§ **Travail à faire**:
1) Dans l'extrait sur l'intermédiation financière, quelles institutions sont les seules à détenir le pouvoir de création monétaire ?
2) Traduisez en anglais, s'il vous plaît, cette phrase de l'extrait sur l'intermédiation financière : « L’acte d’intermédiation est bénéficiaire, si la différence entre les intérêts reçus des emprunteurs et les intérêts payés aux prêteurs, est supérieure aux frais de gestion. »

Certains auteurs mettent en avant l'idée que bientôt les grandes entreprises telles Microsoft?? pourront émettre leur propre monnaie ( thèse de J. ATTALI Dictionnaire du 21ème siècle ). 
Cf. "free banking" de HAYEK.

En somme, on bascule dans le domaine du subjectif : on est apte à produire une monnaie  parce que les autres nous font confiance, et parce qu’on leur fait confiance : ceci explique l'interdépendance des agents, et le risque systémique ( AGLIETTA ) : Krach en Asie -> krach en Amérique Latine -> krach en Europe ???

 

    II . La spécificité bancaire dans l’intermédiation financière

    Le système bancaire, au sens large, n’est pas un tout monolithique : il est fondamentalement hétérogène puisque s’y mêlent des institutions financières et agents financiers divers :

- Les institutions financières soumises à la loi bancaire de 1984 ( communauté bancaire ), parmi lesquelles il est nécessaire de distinguer, d’un côté, les banques et caisses d’épargne et, de l’autre, les sociétés financières ( ex: Cetelem ).
Dans cet ensemble disparate , seules les banques ont le pouvoir de création monétaire.

- Les institutions et agents financiers hors loi bancaire ( Trésor public, service financier de la Poste, Banque de France, caisse des dépôts et consignations).

        A. Intermédiation financière : cas général


Schéma de "transformation"


    L’intermédiation financière concerne l’ensemble des institutions financières. Cette activité consiste à recevoir des dépôts d’agents à capacité de financement ( ressources supérieures aux besoins ) et à accorder des prêts à des agents à besoin de financement ( ressources inférieures aux besoins ), tout ceci sous les contraintes de confiance, liquidité, et solvabilité.

La banque transforme donc les risques ( taux d’intérêt ) et les échéances ( les termes ) et rend compatible des requêtes qui ne l’étaient pas a priori.
L’acte d’intermédiation est bénéficiaire, si la différence entre les intérêts reçus des emprunteurs et les intérêts payés aux prêteurs, est supérieure aux frais de gestion.


Détermination des agents à besoin et capacité de financement dans l'économie

Zinzins : investisseurs institutionnels : +
assurances : +
Mutuelles : +
Sicav : +
Caisses de retraite : +

Etat : -
Banque : + -
Ménages : +
Entreprises : - ( en principe )


On peut schématiser l’intermédiation grâce au bilan d’une banque :
- le passif est constitué par les dépôts des clients, et donc par ce que la banque doit au client
- l’actif, lui comprend les réserves en monnaie centrale ( billets ) et les créances détenues sur les personnes à qui la banque a ouvert un crédit. 
La monnaie bancaire est constituée par les dettes exigibles à vue de la banque, et figure donc au passif de son bilan ; elle constitue une ressource ( passif ) équilibrée par un emploi ( actif ).

§ **Données fournies**:
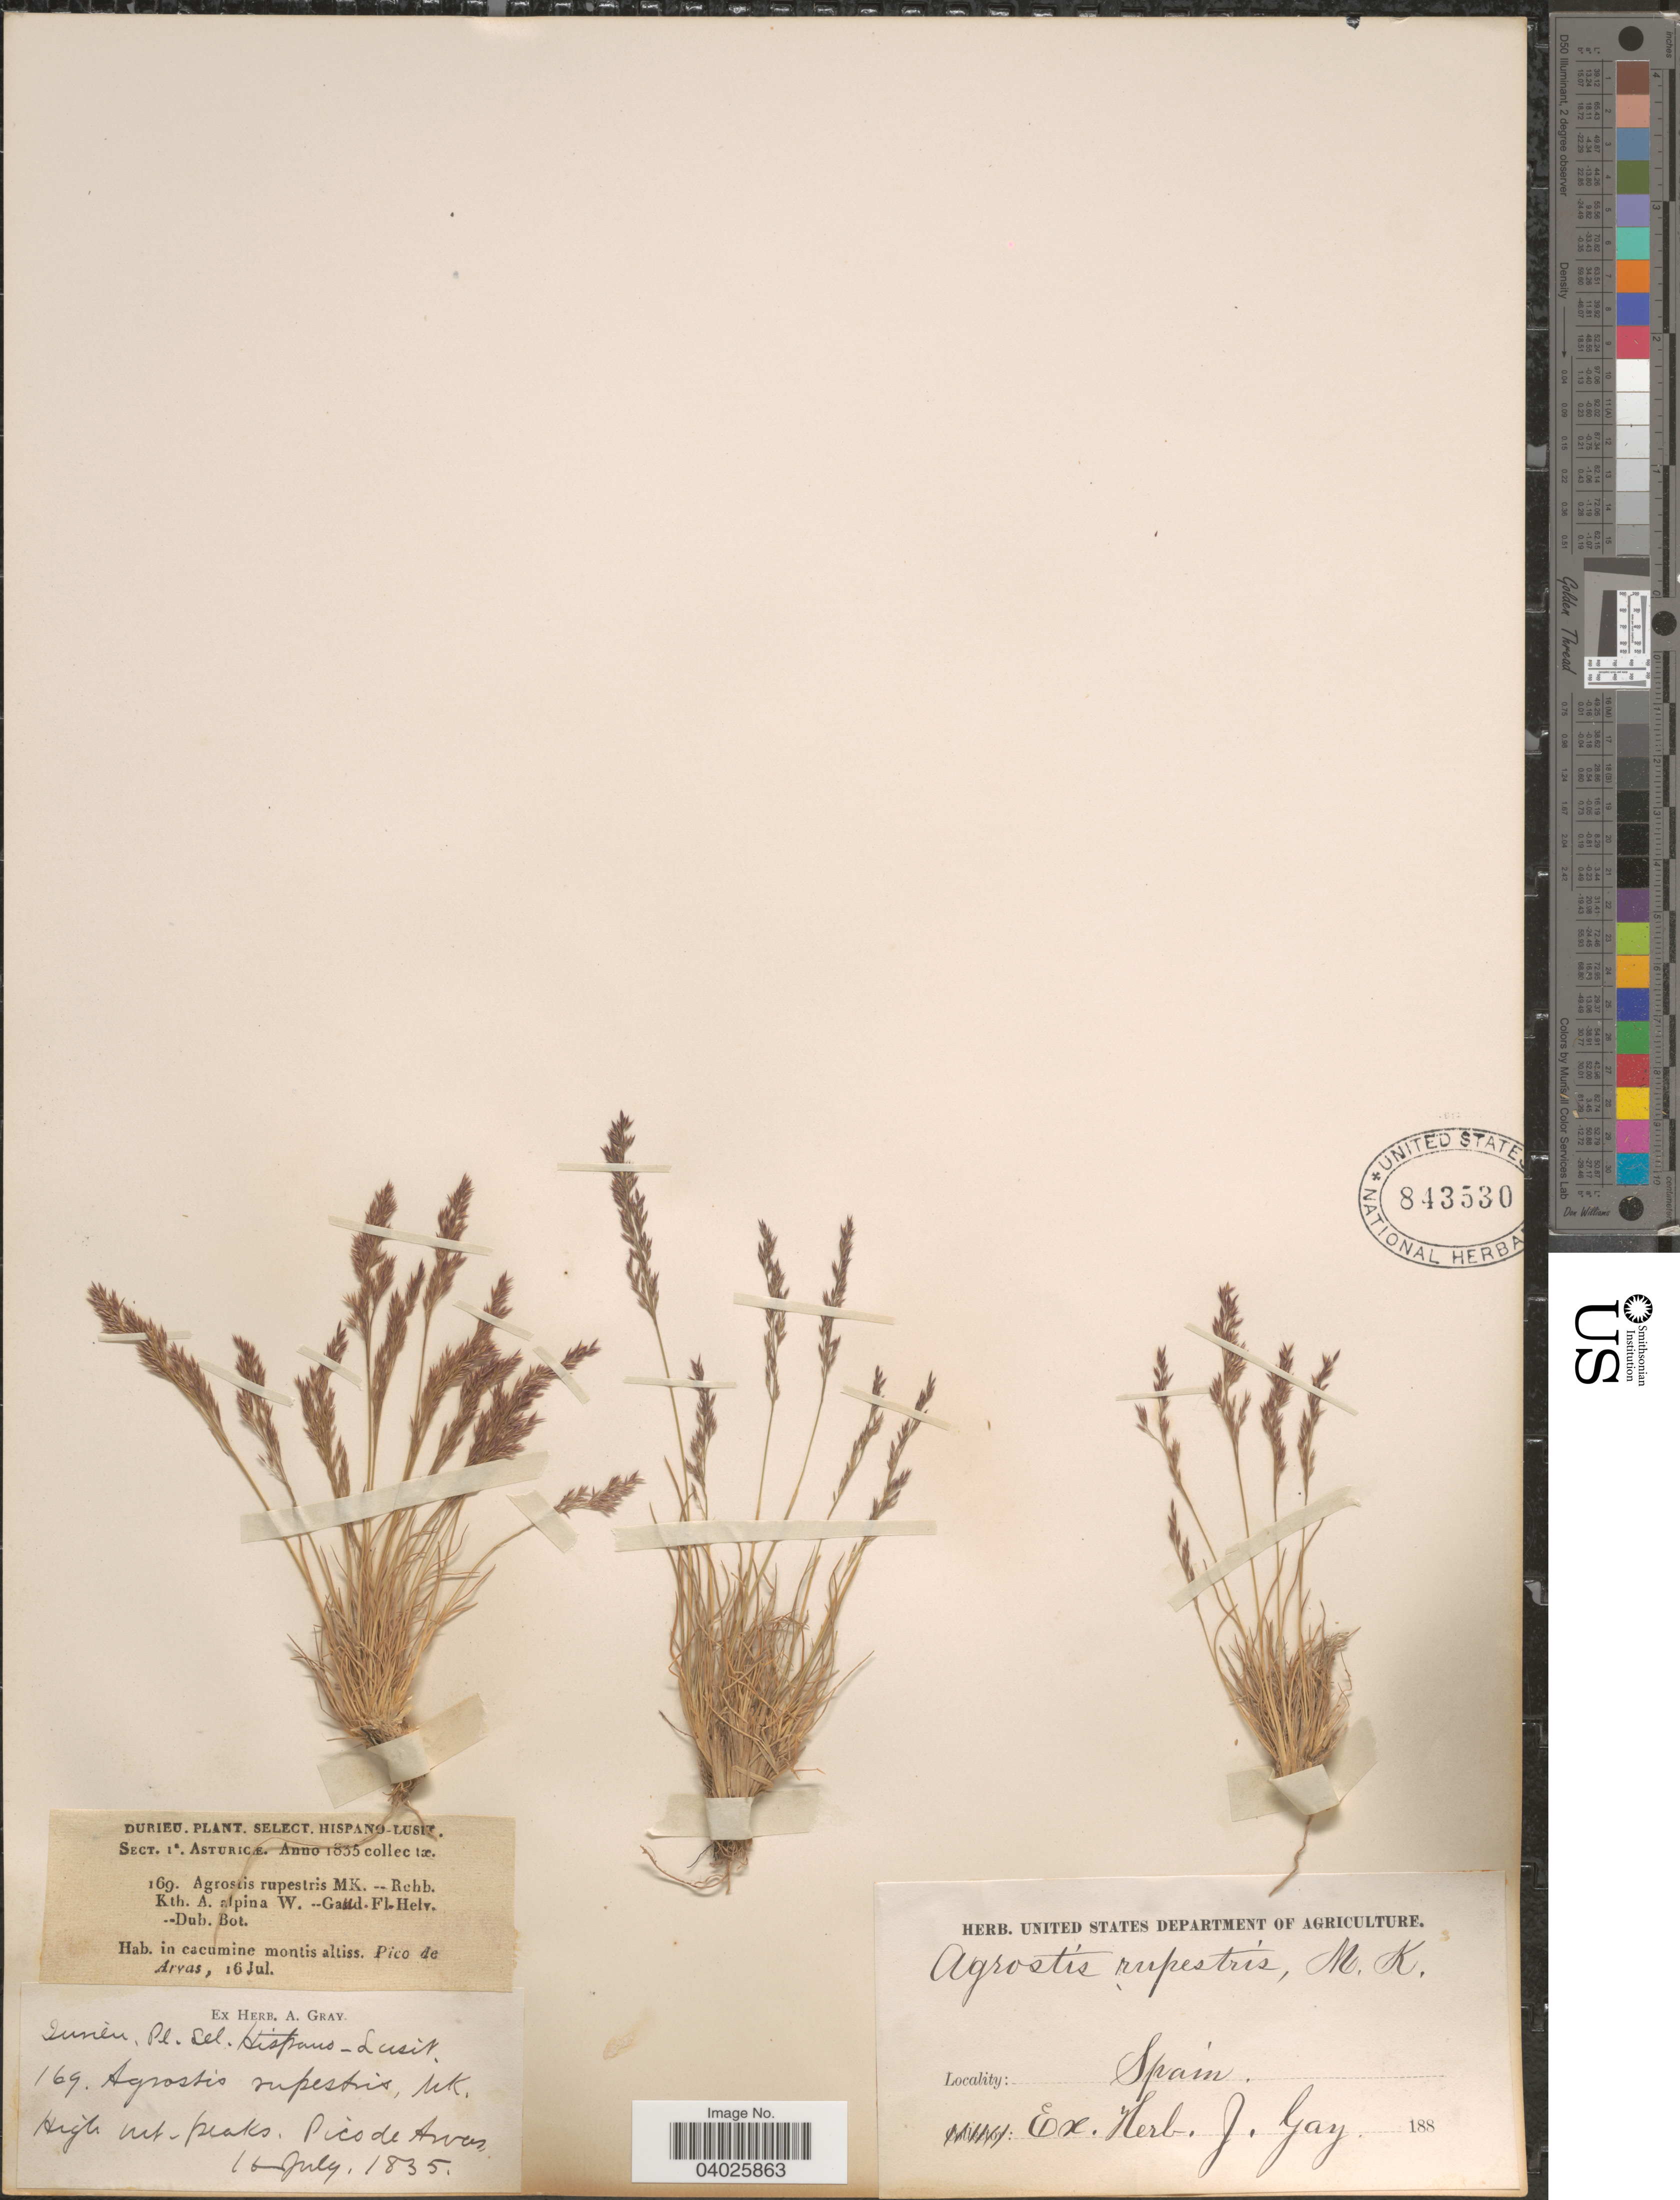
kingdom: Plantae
---
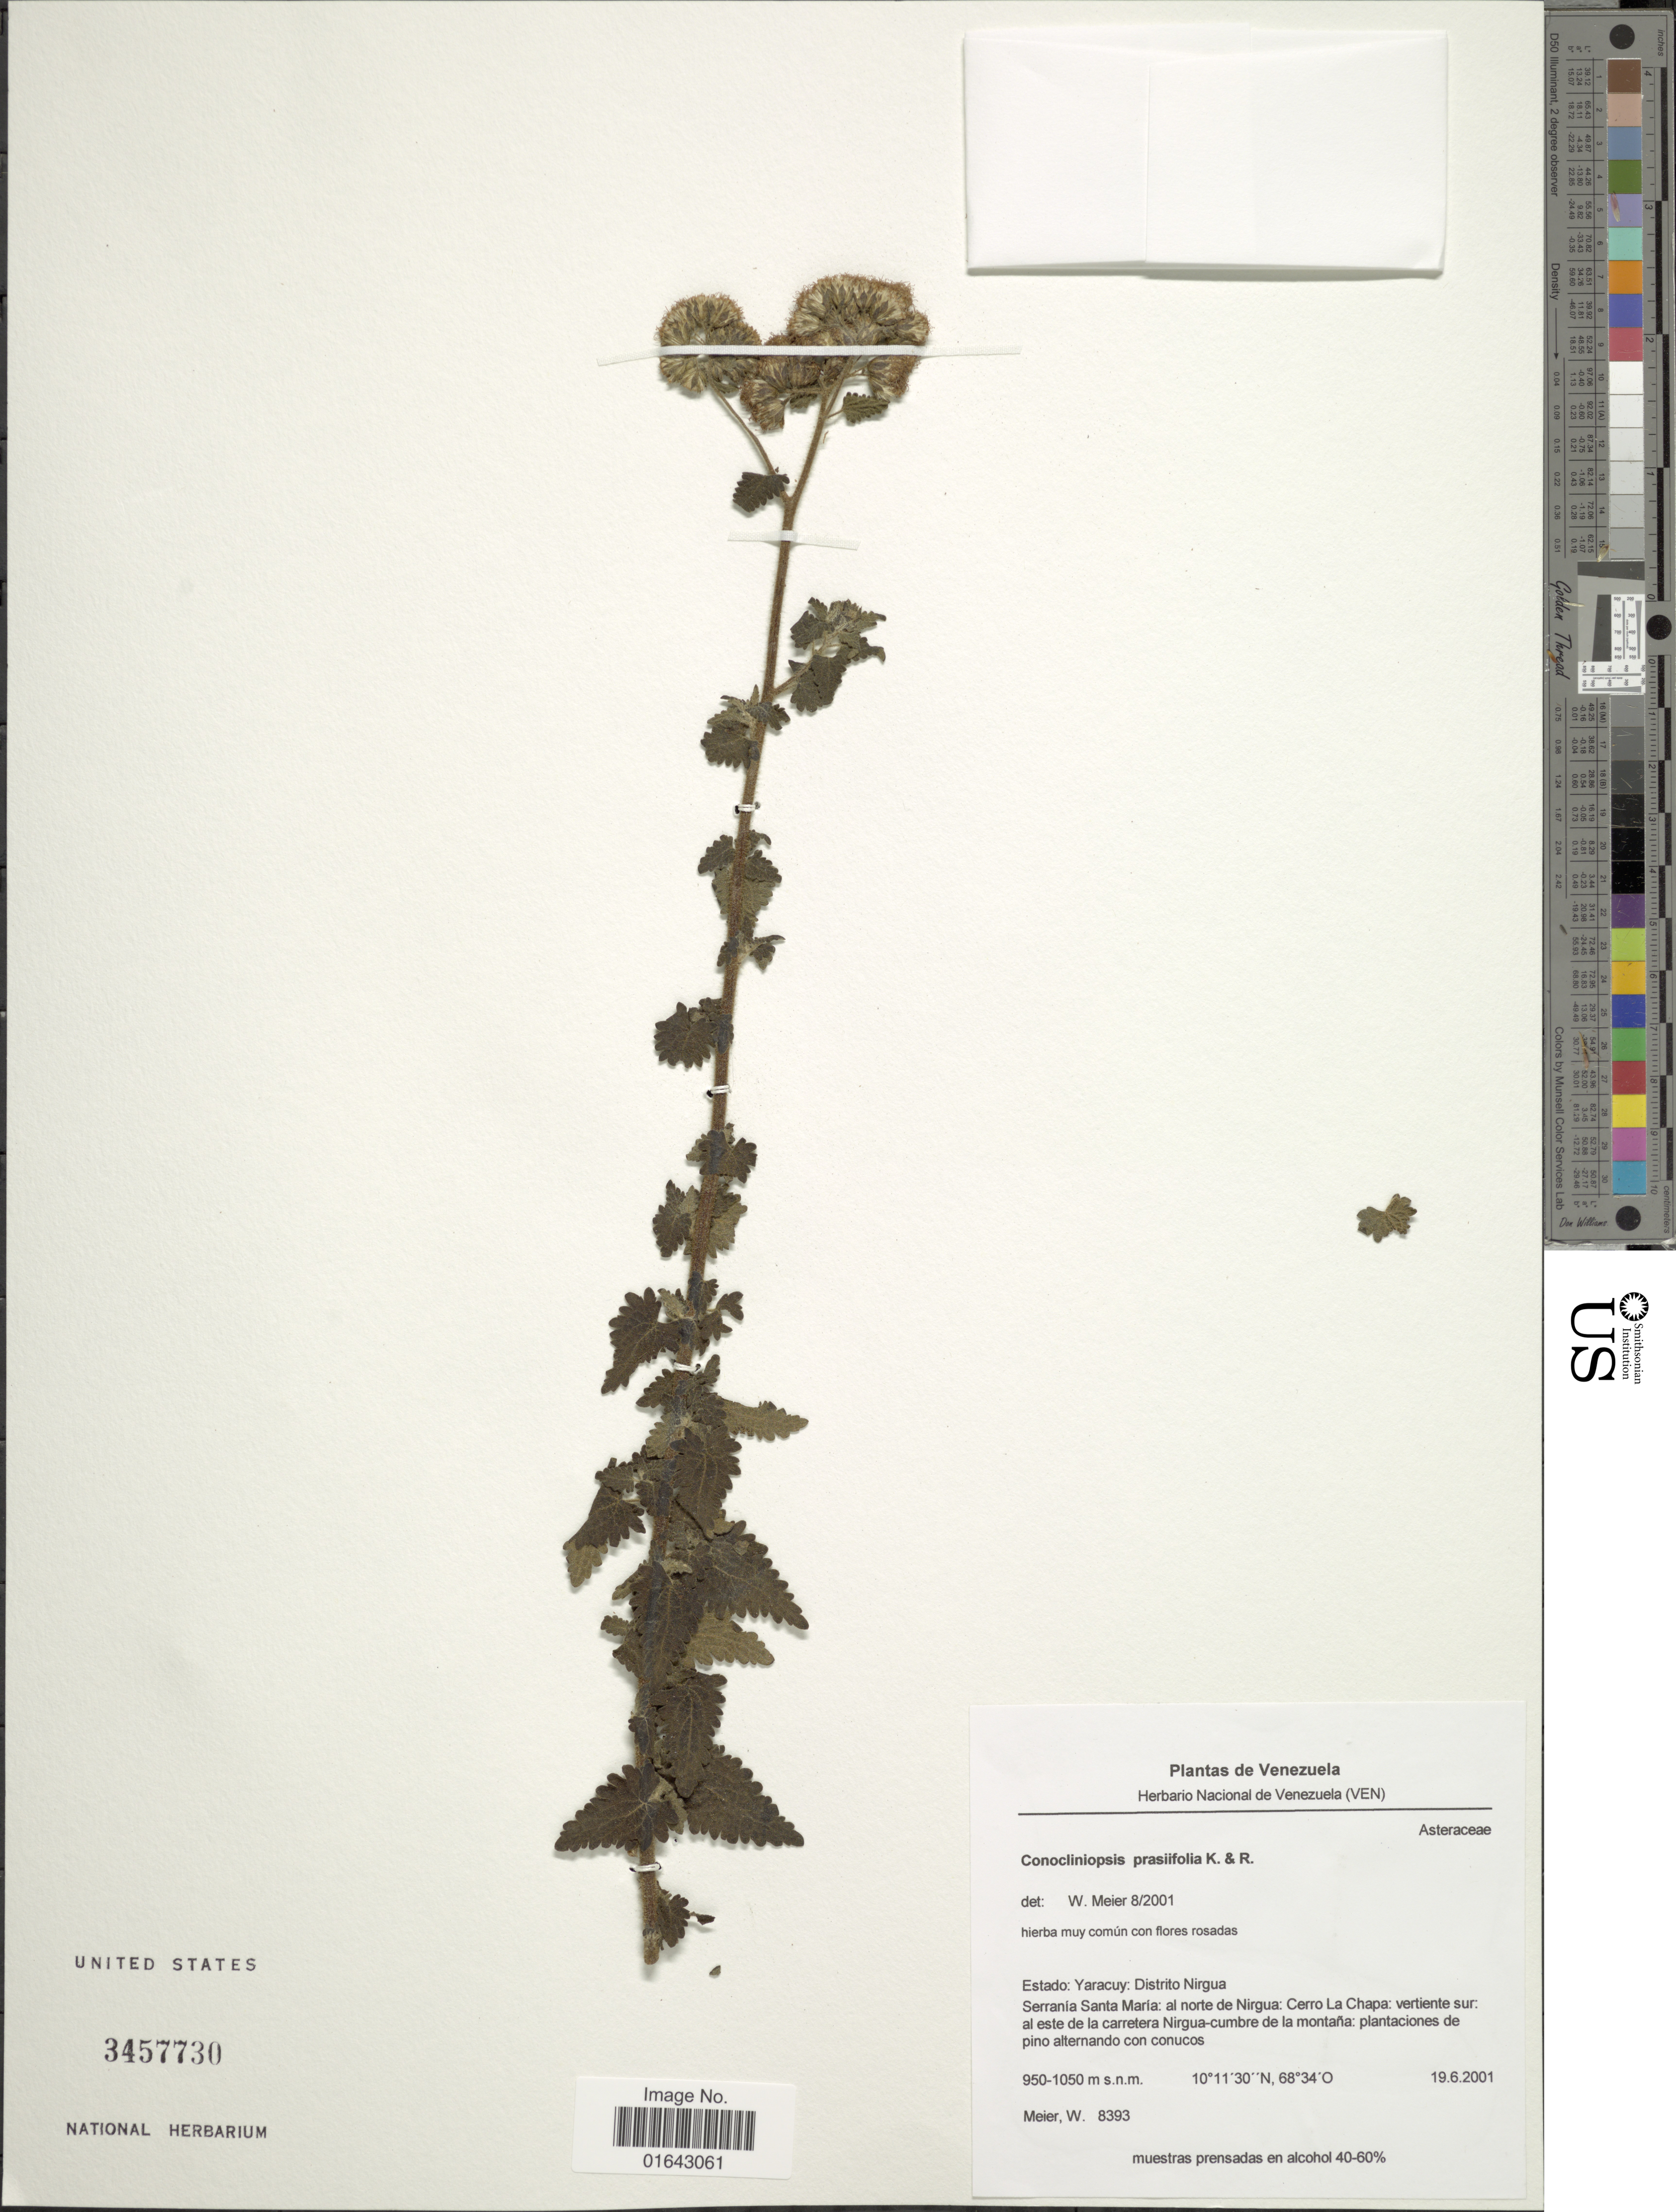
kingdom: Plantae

§ **Réponses proposées**:
1) Les banques.

2) The act of intermediation is profitable if the difference between the interest received from borrowers and the interest paid to lenders is greater than the management costs.